Once you agree on a definition of a system, you further have to define how to measure it. Will North be a point in time, or a rolling average? Will the center of gravity of the Earth be based on changing rate of Earth's rotation, or with respect to a geodetic benchmark or network, or maybe based on millimeter fluctuations in deviations of the orbits of the NAVSTAR / GPS satellites? Should Euro/ Chinese/ Russian / Indian versions of GPS satellites be taken into account?
I'm over simplifying things, as there are additional layers of complexity involving the actual tools for surveying and measurement, the precise steps for any network adjustments or translations, rounding rules and certain geometric assumptions made for different types of math, and way, way more. (You can't actually stretch a tape measure around the equater.)
Take all of that, and then contemplate how all of this is spinning around arbitrarily in space. Sidereal vs solar is only one of 100s of aspects of how we measure these things. It's not just time, but also geometric space.
Everything's relative.
Then you can ask the same person for directions to their house, and they'll turn around and text you GPS coordinates to 12 digits.
Earth's mean obliquity is currently 23°26′12.2″ (or 23.43672°) and decreasing.
The numbers are for the highest angle of Sun toward the horizon in a single day. This happens at solar noon (solar noon is the moment that Sun passes your local meridian/north south line).
It seems reasonable to call north up because that frame of reference is how maps usually look.
To subsume your frame of reference, we could say the Earth isn’t hanging in space, it’s in free fall around the sun.
There are other frames of reference at progressively larger scales.
Edit: Also, the word ‘hanging’ usually implies an ‘up’.
No I am not. What I said was that they should have left it as just that the Earth rotates from West to East (no frame of reference). I only talked about how it would look like from above the South Pole to show that the described anti-clockwise direction of motion was relative to the frame of reference that was being, unnecessarily, assumed.

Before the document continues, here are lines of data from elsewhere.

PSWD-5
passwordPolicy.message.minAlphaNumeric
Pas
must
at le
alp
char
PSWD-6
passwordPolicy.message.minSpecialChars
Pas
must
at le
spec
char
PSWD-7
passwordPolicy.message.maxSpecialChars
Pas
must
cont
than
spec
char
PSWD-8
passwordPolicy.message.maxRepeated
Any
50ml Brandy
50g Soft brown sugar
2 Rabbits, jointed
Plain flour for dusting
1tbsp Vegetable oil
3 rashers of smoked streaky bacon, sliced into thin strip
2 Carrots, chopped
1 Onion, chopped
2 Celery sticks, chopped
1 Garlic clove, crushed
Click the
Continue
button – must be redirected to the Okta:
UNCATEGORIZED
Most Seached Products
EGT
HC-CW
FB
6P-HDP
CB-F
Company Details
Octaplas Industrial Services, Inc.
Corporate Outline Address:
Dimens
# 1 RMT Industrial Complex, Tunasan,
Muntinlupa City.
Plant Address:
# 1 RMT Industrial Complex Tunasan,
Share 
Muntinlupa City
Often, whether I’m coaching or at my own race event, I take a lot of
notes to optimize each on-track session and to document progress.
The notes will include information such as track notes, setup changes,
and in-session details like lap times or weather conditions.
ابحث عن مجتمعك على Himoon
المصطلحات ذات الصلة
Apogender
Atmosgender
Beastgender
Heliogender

The Earth has two poles and they are equal, just like with any (approximate) sphere. If you are going to describe how the Earth's rotation looks from above one pole then you should also describe how it looks from above the other. But once you describe it from both poles it becomes obvious that you're not really imparting any useful information because, while it looks clockwise from above one pole it looks anti-clockwise from above the other. Better to not use any frame of reference at all. We know that the sun rises in the East and sets in the West. With just a little thought it is then obvious that the Earth is rotating from West to East and that is all that needs to be said.
Ok
> We know that the sun rises in the East and sets in the West.
You didn’t even try!
> North is not up
Look at the original quote from the article - "when seen from above". There was an assumption there that seen from above means seen from above the North Pole. Thus an assumed frame of reference when none was needed.
I do not assume seeing the Earth from above means seeing it from above the North Pole. Neither would an astronaut, who don't have to assume, they live the experience of seeing the Earth from all orientations.